What is the resolving power for light microscopes, and what is it for electron microscopes?
The resolving power of a microscope refers to its ability to distinguish and separate two closely spaced objects as distinct entities. In other words, it quantifies how much detail can be observed by the microscope.
For light microscopes, the resolving power is approximately limited by the wavelength of light used. The maximum resolving power of a light microscope is determined by a formula known as the Abbe's formula:
Resolving power (in micrometers) = 0.61 x (wavelength of light used in micrometers) / Numerical Aperture
The numerical aperture is a characteristic of the microscope objective and it depends on the design and properties of the lens. The value of the numerical aperture ranges typically from 0.1 to 1.4, with higher values resulting in better resolution.

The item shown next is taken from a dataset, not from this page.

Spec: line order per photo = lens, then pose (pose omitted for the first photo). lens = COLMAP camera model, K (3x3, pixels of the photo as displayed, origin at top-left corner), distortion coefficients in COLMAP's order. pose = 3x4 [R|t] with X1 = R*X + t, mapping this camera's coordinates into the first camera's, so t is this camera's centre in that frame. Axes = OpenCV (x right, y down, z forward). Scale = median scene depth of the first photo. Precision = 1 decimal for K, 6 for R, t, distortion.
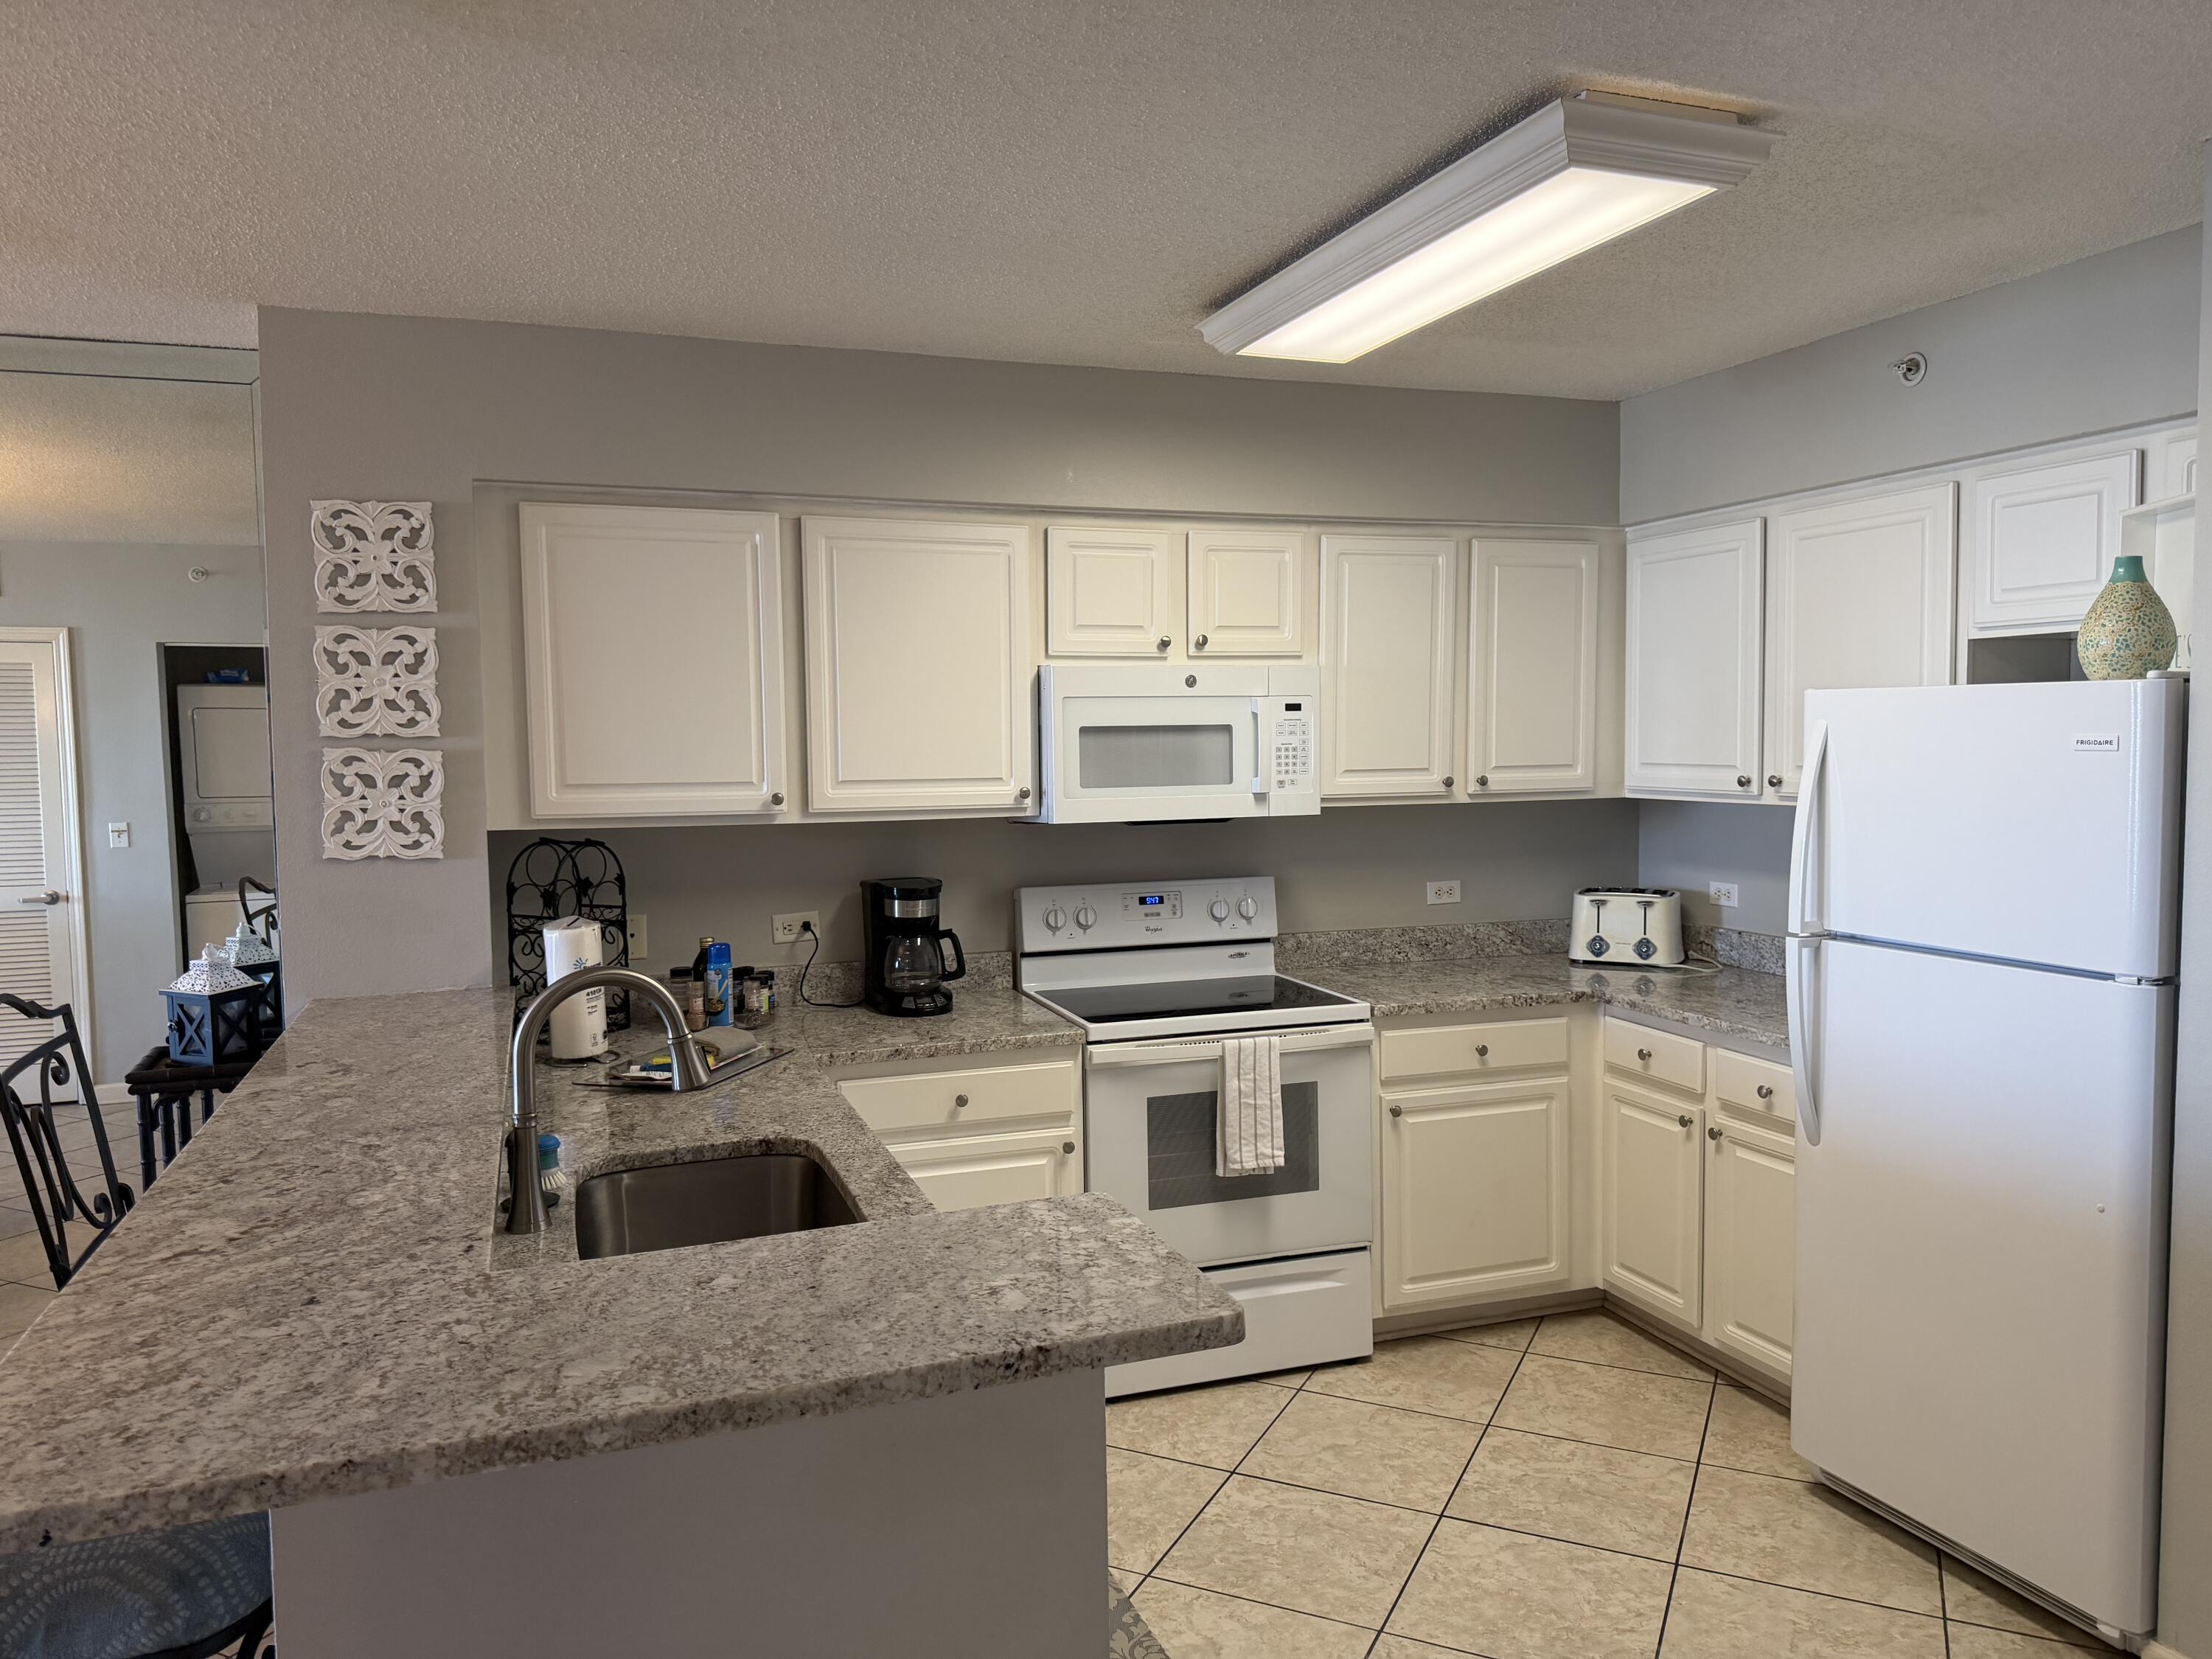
lens RADIAL K [[1557.5, 0, 1100.3], [0, 1557.5, 840.8], [0, 0, 1]] dist [0.173283, -0.301455]
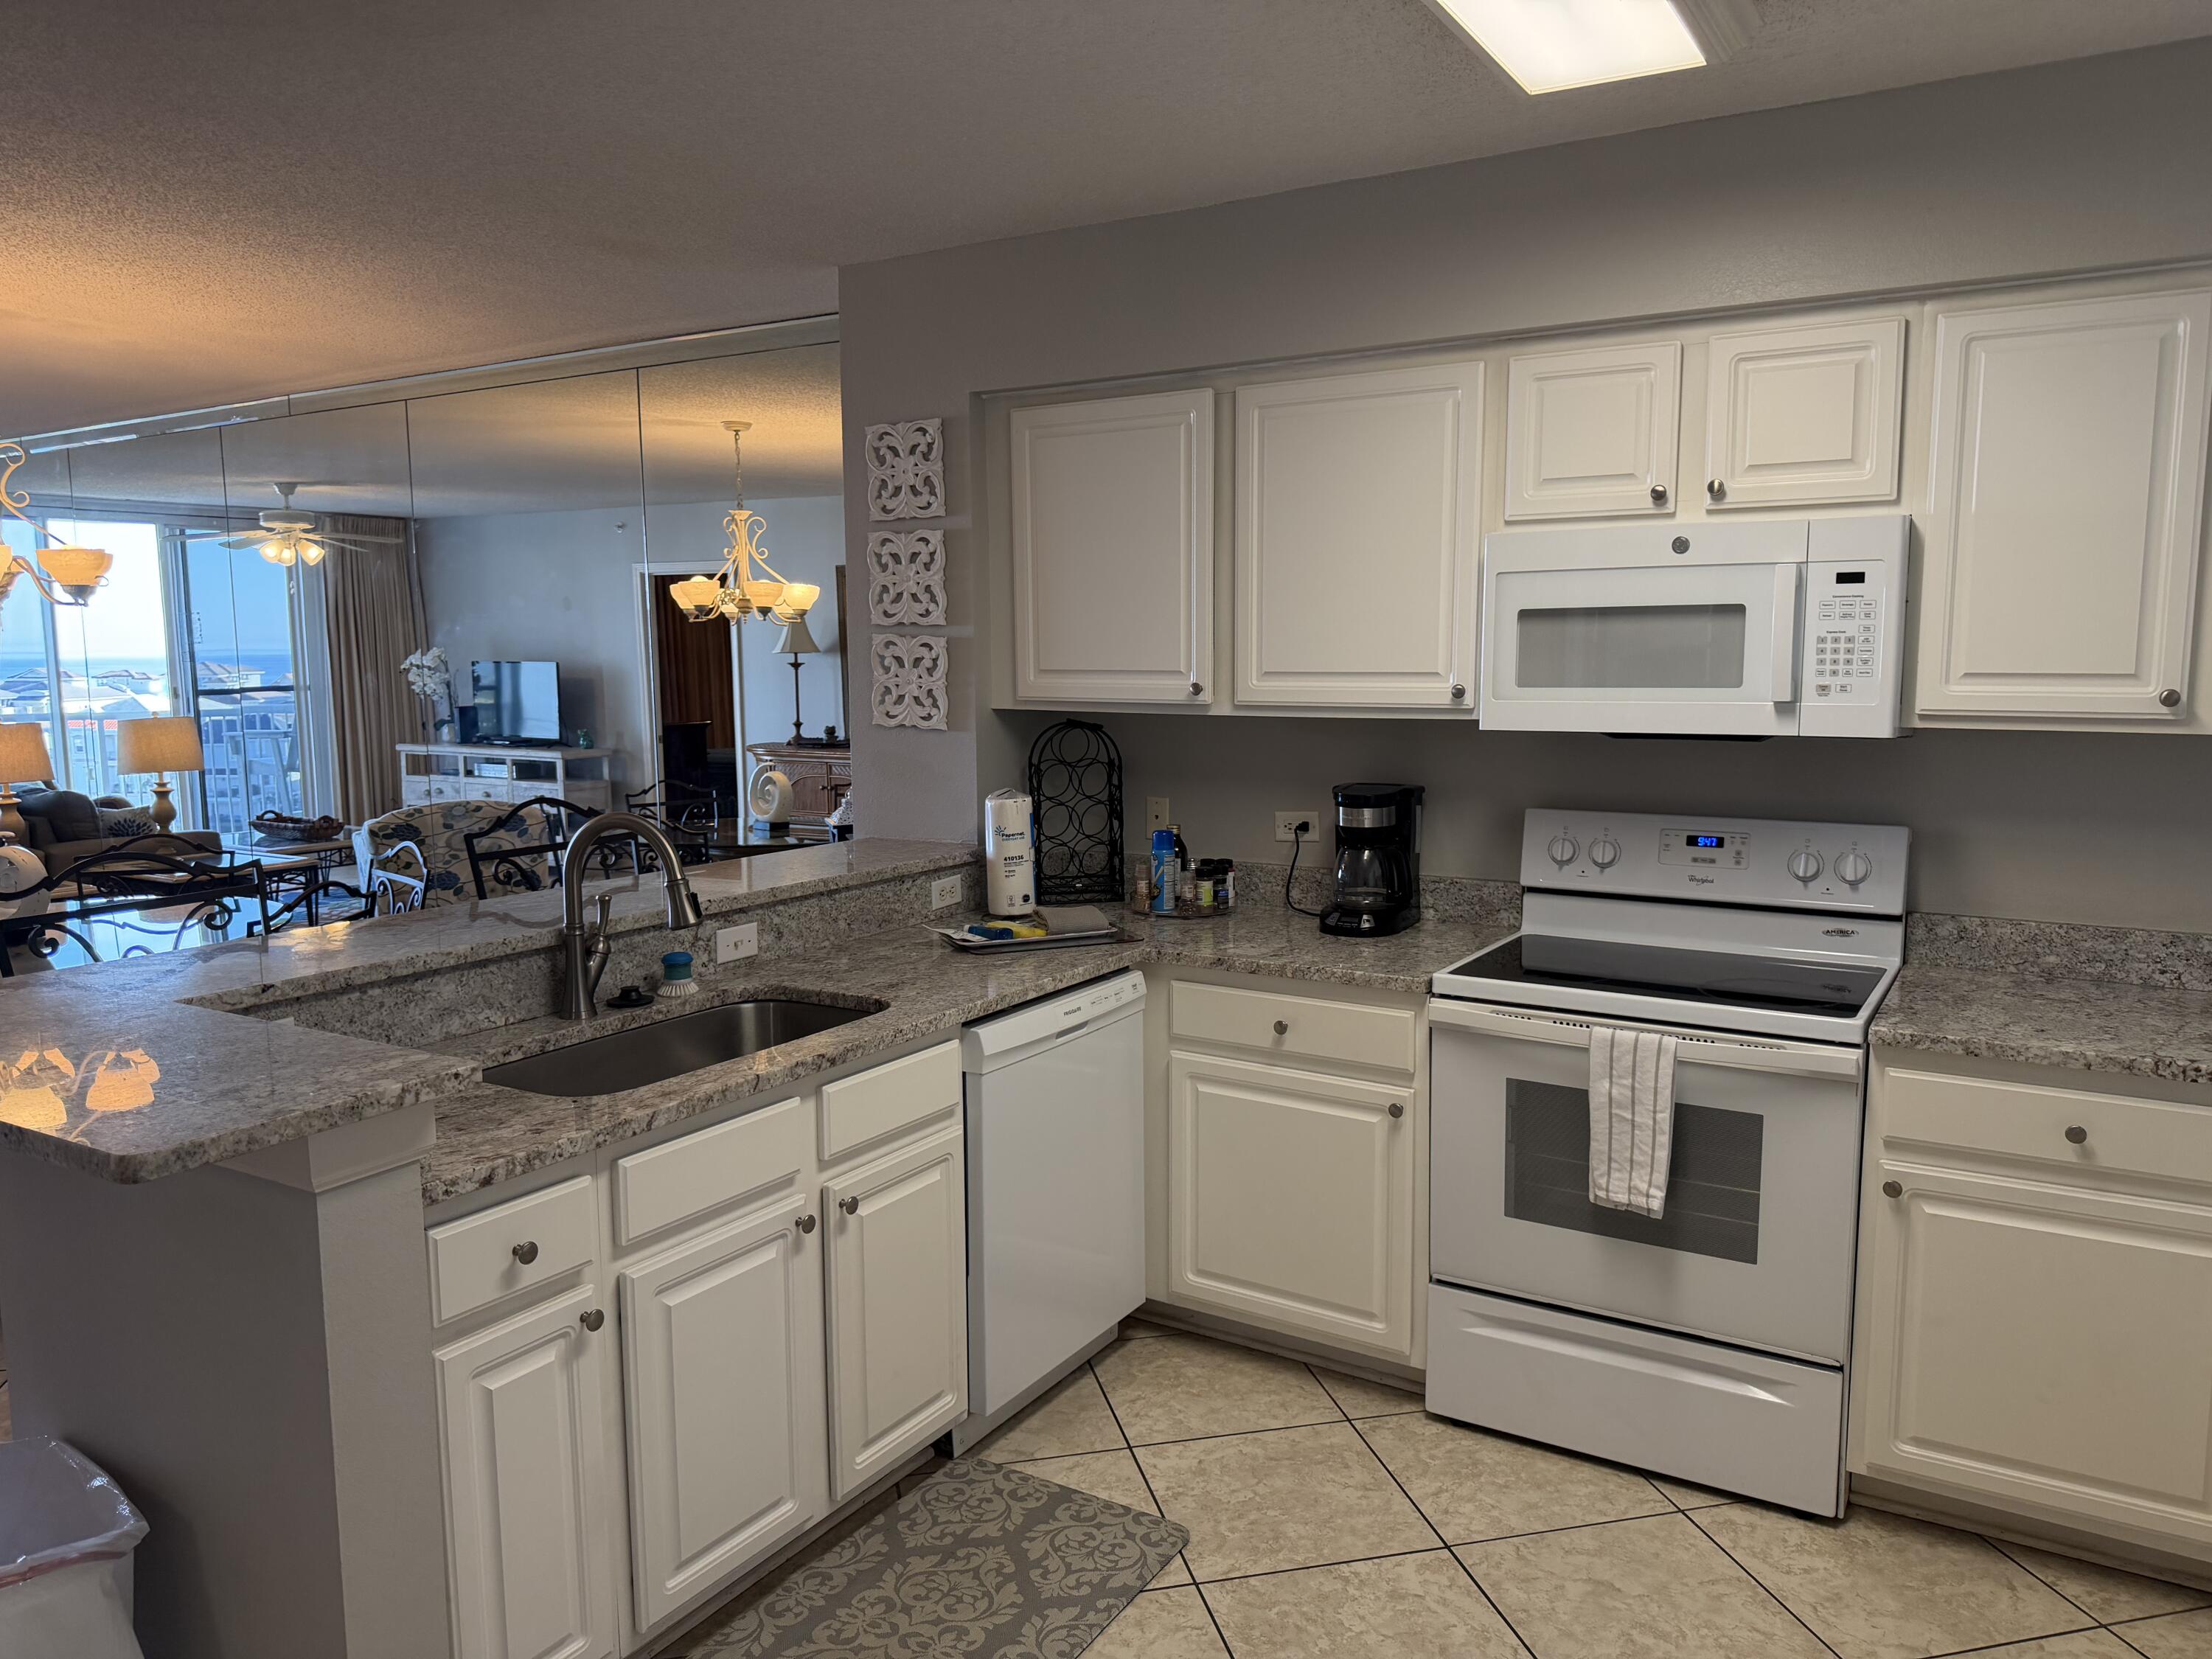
lens RADIAL K [[1557.5, 0, 1100.3], [0, 1557.5, 840.8], [0, 0, 1]] dist [0.173283, -0.301455]
pose [[0.625332, 0.106148, -0.773106, 0.506897], [-0.058467, 0.994294, 0.089226, -0.015486], [0.778165, -0.010595, 0.627970, 0.333162]]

On the other hand, electron microscopes use electrons instead of light to image specimens. Due to the shorter wavelength of electrons compared to visible light, electron microscopes have significantly higher resolving power. The resolving power of electron microscopes can be calculated using a different formula called the Scherzer equation:
Resolving power (in angstroms) = 0.143 x (wavelength of electrons in angstroms) / Numerical Aperture
For electron microscopes, the numerical aperture is determined based on the configuration and properties of the electromagnetic lenses used within the microscope. The numerical aperture values for electron microscopes are typically between 0.1 to 0.5, resulting in much higher resolving power compared to light microscopes.
In summary, light microscopes have relatively lower resolving power compared to electron microscopes due to the longer wavelength of visible light.